Task input Start Marker
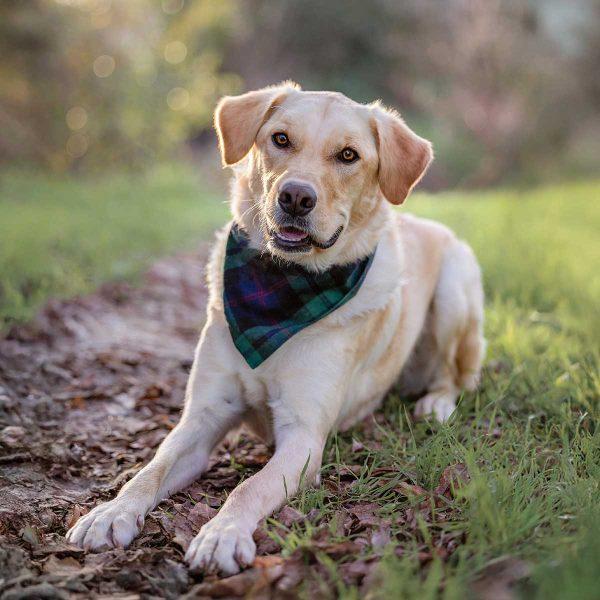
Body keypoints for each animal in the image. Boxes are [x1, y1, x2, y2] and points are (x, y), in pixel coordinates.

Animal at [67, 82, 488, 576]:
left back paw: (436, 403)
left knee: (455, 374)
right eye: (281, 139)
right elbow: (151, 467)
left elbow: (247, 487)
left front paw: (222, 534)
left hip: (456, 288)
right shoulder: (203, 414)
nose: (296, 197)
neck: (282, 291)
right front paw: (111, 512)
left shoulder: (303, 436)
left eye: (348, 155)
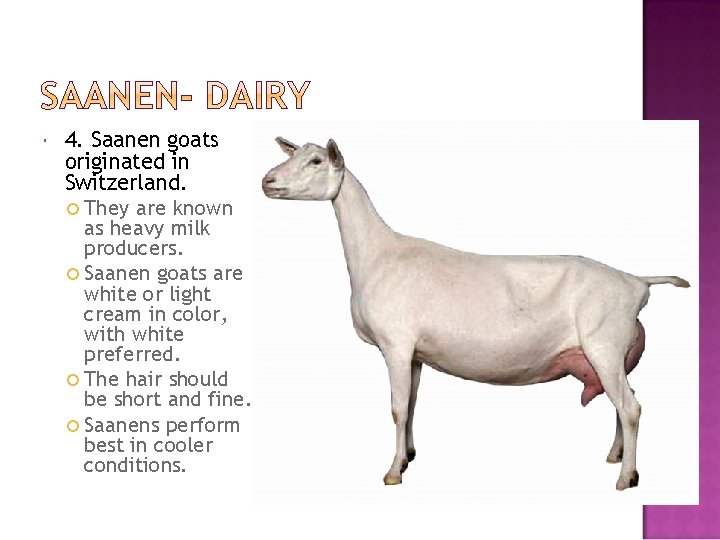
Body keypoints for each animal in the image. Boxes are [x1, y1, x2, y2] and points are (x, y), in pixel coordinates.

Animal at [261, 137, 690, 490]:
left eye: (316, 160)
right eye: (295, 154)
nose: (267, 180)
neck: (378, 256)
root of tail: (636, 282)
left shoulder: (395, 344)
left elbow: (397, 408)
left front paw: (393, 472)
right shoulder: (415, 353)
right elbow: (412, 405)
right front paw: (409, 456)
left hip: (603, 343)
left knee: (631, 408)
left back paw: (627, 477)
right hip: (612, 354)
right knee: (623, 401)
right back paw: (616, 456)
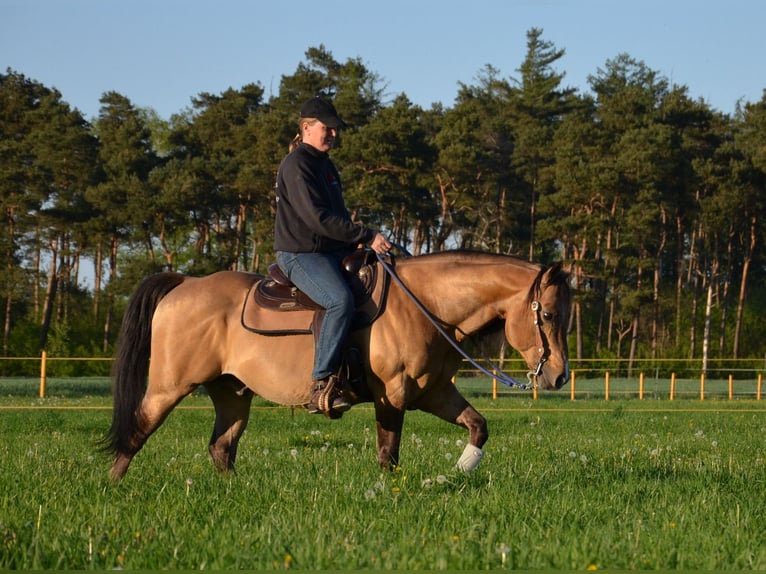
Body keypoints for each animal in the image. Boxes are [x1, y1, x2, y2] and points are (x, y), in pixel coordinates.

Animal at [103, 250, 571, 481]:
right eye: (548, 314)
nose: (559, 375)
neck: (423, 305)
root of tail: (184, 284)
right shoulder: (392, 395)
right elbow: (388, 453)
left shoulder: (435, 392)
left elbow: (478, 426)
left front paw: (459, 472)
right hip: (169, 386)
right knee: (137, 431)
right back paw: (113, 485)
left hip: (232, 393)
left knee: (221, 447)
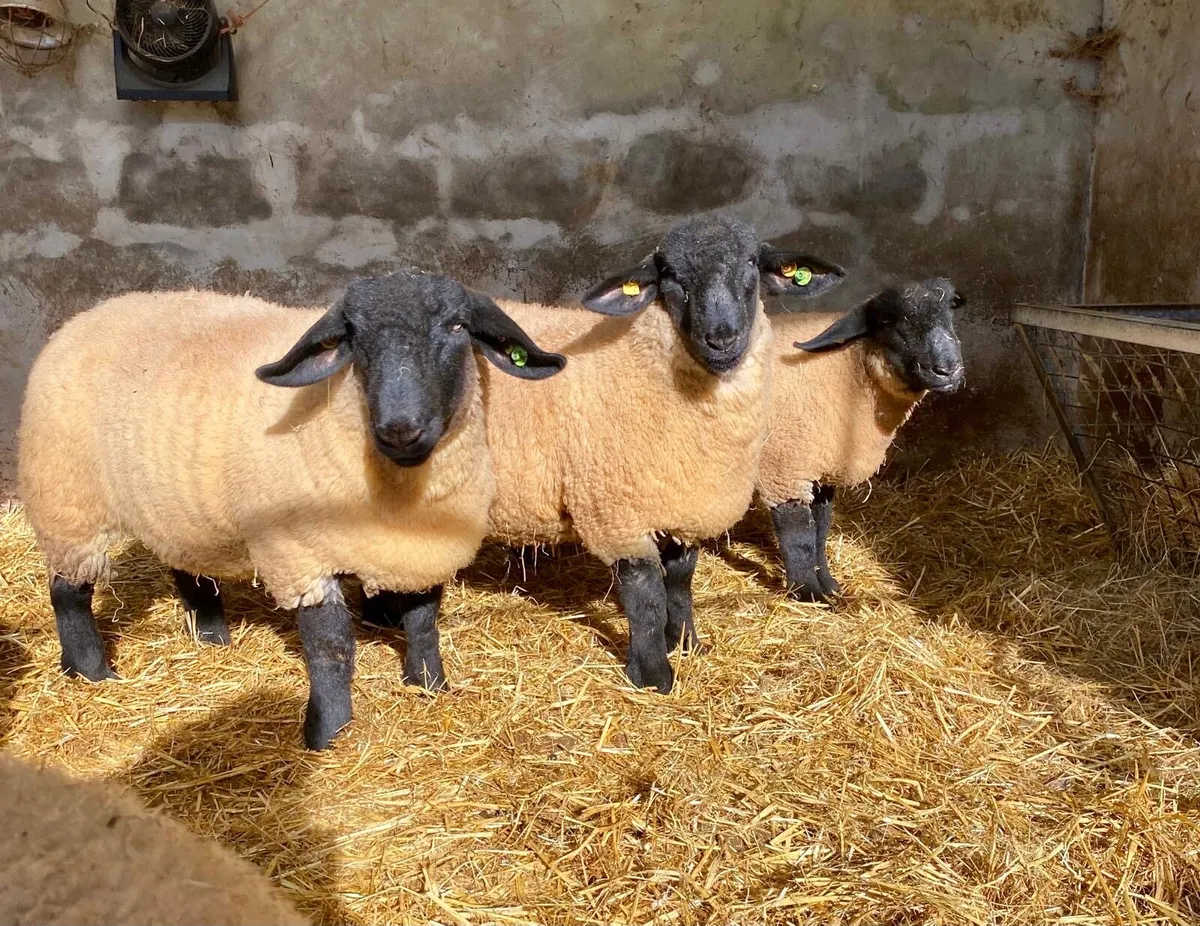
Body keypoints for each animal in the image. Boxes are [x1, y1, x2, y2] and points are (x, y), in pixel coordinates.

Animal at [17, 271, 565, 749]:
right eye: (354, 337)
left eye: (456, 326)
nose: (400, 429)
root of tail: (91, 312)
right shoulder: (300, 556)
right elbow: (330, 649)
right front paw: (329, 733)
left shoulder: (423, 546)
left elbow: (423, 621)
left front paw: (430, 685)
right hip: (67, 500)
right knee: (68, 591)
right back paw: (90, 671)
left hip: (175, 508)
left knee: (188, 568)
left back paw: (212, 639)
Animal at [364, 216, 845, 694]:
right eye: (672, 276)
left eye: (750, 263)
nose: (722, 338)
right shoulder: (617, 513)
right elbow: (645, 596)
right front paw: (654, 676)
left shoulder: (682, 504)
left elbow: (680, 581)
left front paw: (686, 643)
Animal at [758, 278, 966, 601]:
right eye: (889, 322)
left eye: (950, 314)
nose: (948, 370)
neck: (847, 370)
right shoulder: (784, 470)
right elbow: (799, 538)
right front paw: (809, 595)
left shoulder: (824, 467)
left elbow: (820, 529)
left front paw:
Task input End Marker
## Exercise goal:
From the entries above, extract each line containing "shoulder".

## Solution below:
right shoulder: (203, 414)
left shoulder: (303, 436)
left shoulder: (395, 344)
right shoulder: (415, 353)
right shoulder: (392, 395)
left shoulder: (435, 392)
right shoulder: (300, 556)
left shoulder: (423, 546)
right shoulder: (617, 513)
left shoulder: (682, 504)
right shoulder: (784, 470)
left shoulder: (824, 467)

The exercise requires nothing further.